• [Work task] Among the lines of the listing below, retype exactly those from the one containing "index mcp: (469, 400)" through the one containing "thumb mcp: (247, 229)", both included. Do not include pictures.

• [Source information]

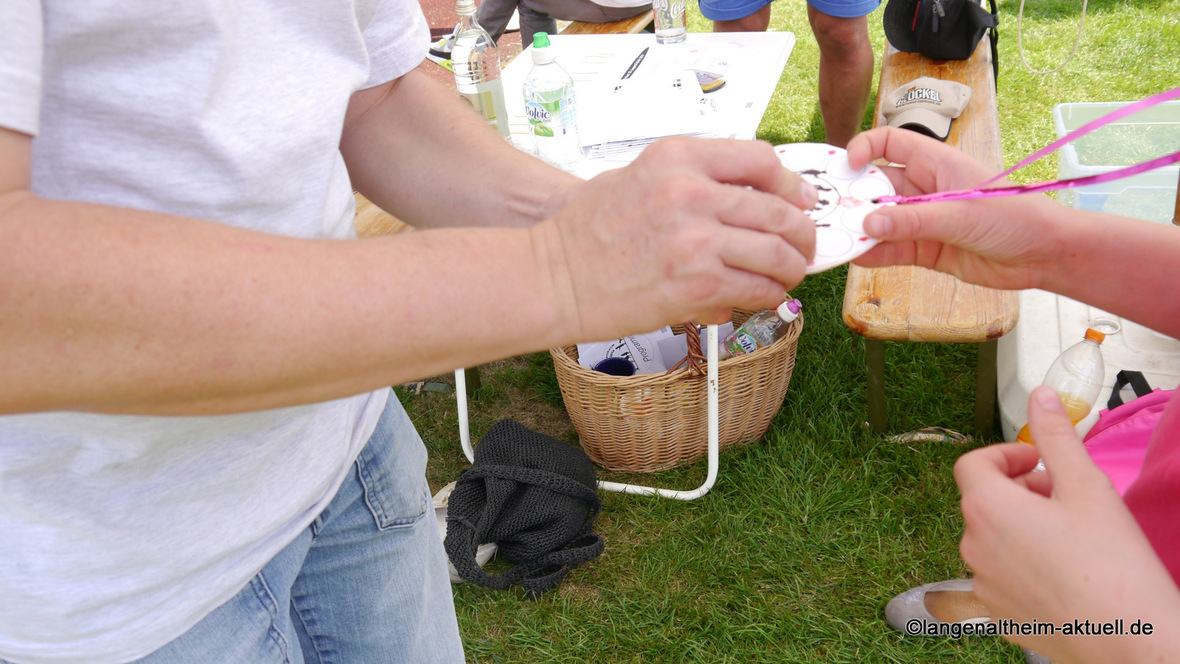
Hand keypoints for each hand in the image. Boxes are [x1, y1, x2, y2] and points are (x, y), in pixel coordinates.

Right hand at [532, 137, 817, 340]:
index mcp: (677, 158)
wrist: (553, 279)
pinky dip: (767, 296)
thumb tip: (740, 197)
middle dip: (801, 233)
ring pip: (776, 254)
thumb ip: (689, 179)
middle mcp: (690, 193)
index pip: (759, 158)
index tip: (798, 198)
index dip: (789, 183)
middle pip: (777, 210)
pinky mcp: (697, 287)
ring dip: (791, 269)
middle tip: (804, 246)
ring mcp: (697, 242)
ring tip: (788, 276)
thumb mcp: (636, 176)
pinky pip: (756, 290)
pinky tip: (763, 297)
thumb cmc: (584, 233)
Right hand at [844, 127, 1063, 290]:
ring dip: (860, 230)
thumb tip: (868, 225)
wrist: (1045, 254)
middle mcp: (925, 189)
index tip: (847, 168)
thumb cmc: (1015, 217)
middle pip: (877, 187)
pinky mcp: (926, 249)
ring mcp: (924, 220)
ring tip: (838, 239)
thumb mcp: (961, 214)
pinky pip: (892, 249)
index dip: (864, 149)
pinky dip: (874, 253)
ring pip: (880, 221)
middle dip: (853, 197)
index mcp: (935, 163)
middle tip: (830, 212)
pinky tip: (859, 258)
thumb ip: (912, 221)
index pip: (889, 144)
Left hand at [954, 386, 1179, 662]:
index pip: (972, 464)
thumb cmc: (1112, 567)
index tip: (1036, 461)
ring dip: (1020, 527)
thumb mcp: (1086, 486)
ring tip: (1070, 536)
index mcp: (986, 509)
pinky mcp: (997, 616)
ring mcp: (982, 586)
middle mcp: (973, 547)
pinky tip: (1064, 572)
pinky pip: (1000, 578)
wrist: (1132, 642)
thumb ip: (1056, 437)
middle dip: (1019, 490)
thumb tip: (1041, 397)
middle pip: (982, 501)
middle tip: (1064, 497)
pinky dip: (1023, 566)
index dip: (1005, 455)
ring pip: (991, 540)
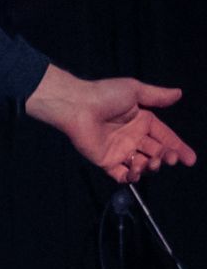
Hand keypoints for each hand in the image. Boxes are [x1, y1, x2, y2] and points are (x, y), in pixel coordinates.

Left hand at [25, 65, 194, 182]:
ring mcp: (119, 150)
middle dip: (167, 158)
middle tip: (170, 159)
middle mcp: (132, 137)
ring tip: (153, 163)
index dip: (178, 148)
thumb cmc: (105, 95)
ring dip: (151, 167)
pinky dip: (131, 177)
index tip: (190, 160)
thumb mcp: (135, 90)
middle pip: (156, 152)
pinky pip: (121, 175)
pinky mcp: (105, 161)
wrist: (78, 107)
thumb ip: (157, 96)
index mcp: (142, 121)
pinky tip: (136, 172)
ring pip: (142, 165)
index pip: (165, 137)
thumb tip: (179, 93)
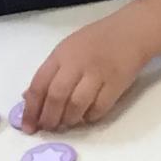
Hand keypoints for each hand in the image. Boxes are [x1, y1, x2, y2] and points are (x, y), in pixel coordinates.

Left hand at [23, 16, 147, 131]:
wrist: (132, 31)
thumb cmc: (96, 41)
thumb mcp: (67, 49)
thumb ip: (49, 72)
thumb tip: (28, 97)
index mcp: (61, 55)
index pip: (39, 85)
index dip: (31, 109)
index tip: (28, 126)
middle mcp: (77, 63)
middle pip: (56, 96)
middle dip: (49, 118)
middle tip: (48, 128)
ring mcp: (98, 73)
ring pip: (77, 104)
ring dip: (69, 120)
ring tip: (67, 124)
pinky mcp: (117, 83)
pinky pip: (100, 107)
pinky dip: (91, 117)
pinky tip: (87, 117)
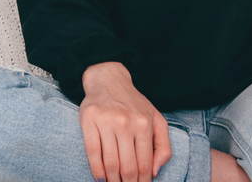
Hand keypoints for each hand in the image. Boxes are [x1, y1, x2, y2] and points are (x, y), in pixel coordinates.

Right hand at [81, 62, 171, 181]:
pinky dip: (96, 170)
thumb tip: (155, 172)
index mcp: (145, 123)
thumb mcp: (157, 119)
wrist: (109, 80)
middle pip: (128, 167)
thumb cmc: (135, 104)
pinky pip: (92, 152)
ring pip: (110, 163)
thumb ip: (163, 146)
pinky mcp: (89, 120)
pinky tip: (100, 178)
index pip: (144, 164)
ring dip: (112, 181)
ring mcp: (106, 121)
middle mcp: (126, 122)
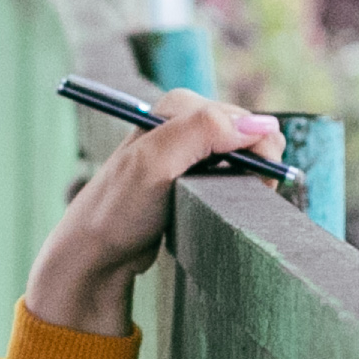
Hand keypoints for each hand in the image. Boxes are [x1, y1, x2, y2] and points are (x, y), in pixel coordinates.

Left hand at [24, 89, 286, 336]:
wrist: (98, 252)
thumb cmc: (120, 209)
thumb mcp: (158, 164)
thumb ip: (204, 132)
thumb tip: (261, 123)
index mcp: (179, 107)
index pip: (244, 118)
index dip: (259, 150)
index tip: (257, 184)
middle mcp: (185, 122)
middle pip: (249, 136)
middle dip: (256, 166)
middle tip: (244, 198)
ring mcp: (190, 150)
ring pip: (245, 157)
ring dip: (249, 181)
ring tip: (229, 204)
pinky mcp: (193, 177)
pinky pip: (233, 176)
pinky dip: (238, 191)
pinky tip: (222, 206)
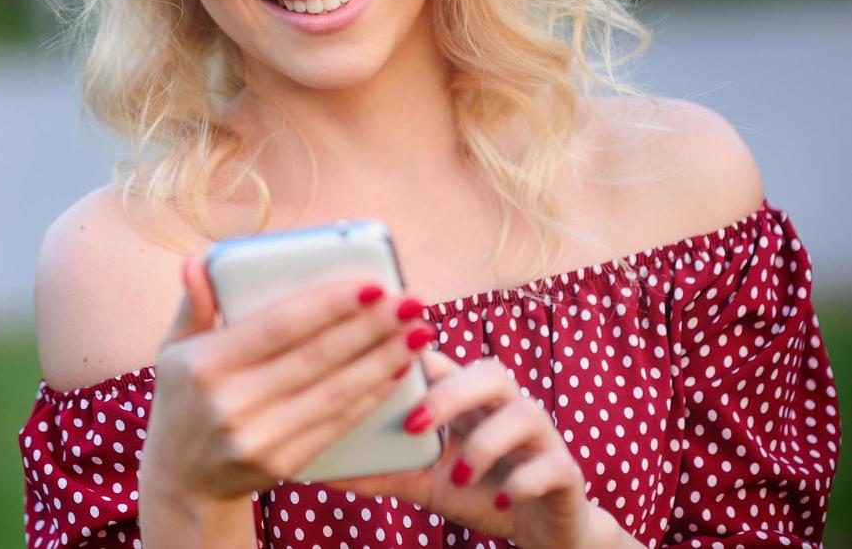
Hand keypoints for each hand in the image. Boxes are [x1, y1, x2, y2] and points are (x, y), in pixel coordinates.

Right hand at [140, 256, 434, 503]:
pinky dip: (371, 395)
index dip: (329, 304)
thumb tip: (197, 263)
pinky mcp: (282, 464)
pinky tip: (397, 372)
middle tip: (412, 302)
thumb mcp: (174, 349)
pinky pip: (336, 423)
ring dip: (384, 361)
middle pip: (317, 357)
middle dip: (372, 327)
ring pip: (335, 392)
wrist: (183, 481)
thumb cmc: (183, 399)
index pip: (280, 326)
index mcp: (205, 364)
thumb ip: (193, 304)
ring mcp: (258, 438)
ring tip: (418, 333)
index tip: (372, 283)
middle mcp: (232, 403)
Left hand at [329, 348, 620, 548]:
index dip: (416, 353)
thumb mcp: (423, 483)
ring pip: (524, 412)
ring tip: (457, 474)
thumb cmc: (477, 492)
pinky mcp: (566, 471)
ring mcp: (540, 436)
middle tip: (414, 423)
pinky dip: (523, 481)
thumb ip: (381, 471)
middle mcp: (506, 406)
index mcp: (469, 400)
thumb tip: (318, 470)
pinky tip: (499, 500)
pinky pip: (552, 465)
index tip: (379, 358)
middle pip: (488, 372)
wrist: (541, 531)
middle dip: (451, 392)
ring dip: (487, 442)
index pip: (443, 360)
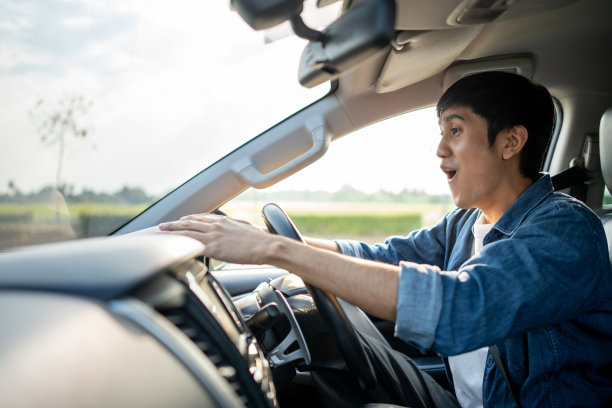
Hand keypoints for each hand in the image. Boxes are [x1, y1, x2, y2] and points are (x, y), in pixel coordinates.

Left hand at [158, 214, 274, 264]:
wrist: (266, 245)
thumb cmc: (261, 240)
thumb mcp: (247, 229)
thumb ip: (237, 228)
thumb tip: (237, 231)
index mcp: (224, 221)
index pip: (202, 218)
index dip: (189, 219)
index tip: (182, 220)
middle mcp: (216, 225)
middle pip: (190, 222)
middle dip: (174, 224)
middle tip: (163, 225)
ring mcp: (214, 235)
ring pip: (187, 231)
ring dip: (172, 231)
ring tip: (161, 232)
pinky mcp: (214, 247)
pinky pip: (193, 245)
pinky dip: (181, 244)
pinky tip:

• [Completed exercise]
index mcp: (469, 400)
thumb tip: (318, 470)
pinky tip: (499, 500)
pinky pip: (552, 465)
index tip: (379, 358)
middle pip: (488, 372)
wrist: (541, 531)
middle dip: (451, 392)
ring dip: (487, 442)
index pip: (443, 360)
Hand keypoints for each hand in the image. Boxes are [x1, y1, x2, y2] and points are (x, y), in pixel coordinates.

Left hand at [158, 214, 274, 264]:
wrist: (266, 245)
thumb cmc: (261, 240)
thumb mcp: (247, 229)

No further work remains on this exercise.